FIRE CRACKER

PUBLISHED : Sunday, 14 November, 1993, 12:00am
UPDATED : Sunday, 14 November, 1993, 12:00am

REFRESHED by the success of Unforgiven at this year's Oscars, Clint Eastwood gives one of his best performances in, In the Line of Fire, as secret service agent Frank Horrigan.


Unusually, Eastwood didn't choose to direct himself in this one - as he has done with nearly all his recent work - but pressured the studio into giving the job to German director, Wolfgang Petersen, whose submarine saga, Das Boot (1981), Eastwood has long admired.


Consciously or unconsciously, this has resulted in Eastwood, at 63, giving a stunning performance in a role well written for him by Jeff Maguire.


Horrigan is a patriot. In 1963 he was on duty guarding John F. Kennedy on that fateful day in Dallas.


He believes that he was close enough to the president to have altered the course of history - if only he'd reacted, he ''could have taken that shot''.


Instead, his remorse has haunted his own life for the past 30 years. Now he is back guarding a younger president, one whom he doesn't even respect, but for whom he is prepared to take the bullet - possibly to expiate that day in November 1963 he cannot rewrite.


The probability of this happening is higher than usual. Horrigan is telephoned at home by a crazy man (John Malkovich) calling himself ''Booth'', who announces his intention to assassinate the president.


A disillusioned former CIA man, he makes a succession of calls to Horrigan and tries to brainwash him into the notion that he is protecting a cause that is no longer worth upholding.


It may not be a wholly original scenario, but it is a wholly absorbing one. The two men, in many ways, are reverse sides of the same coin.


What makes Eastwood so powerful in the part is the way he imbues the action of the present with the presence of his past. He is a man who has lived and won and lived and lost but, above all, lived to tell the tale.


He has a nobility which puts him above hierarchy, and a sense of commitment that brings its own moral code.

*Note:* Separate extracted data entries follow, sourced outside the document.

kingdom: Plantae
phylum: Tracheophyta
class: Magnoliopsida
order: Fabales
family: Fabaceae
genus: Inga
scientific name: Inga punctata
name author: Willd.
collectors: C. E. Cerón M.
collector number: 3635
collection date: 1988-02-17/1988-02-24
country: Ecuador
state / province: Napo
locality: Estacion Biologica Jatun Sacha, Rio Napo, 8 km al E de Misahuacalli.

It is as if all his experience as a cop and a cowboy is rolled up in this character.


In Malkovich's opinion, Eastwood ''enjoyed the picture, largely because he didn't have the responsibility of directing''.


''I think he gets better at acting - more comfortable, more relaxed, more at peace with himself,'' Malkovich said.


And, as a follow up to In the Line of Fire, Eastwood has just finished directing Kevin Costner and Laura Dern in A Perfect World (in which Eastwood plays a Texas ranger tracking down Costner, who plays an escaped convict).


A Perfect World is in the cutting rooms, but if In the Line of Fire is anything to go by it should be another winner.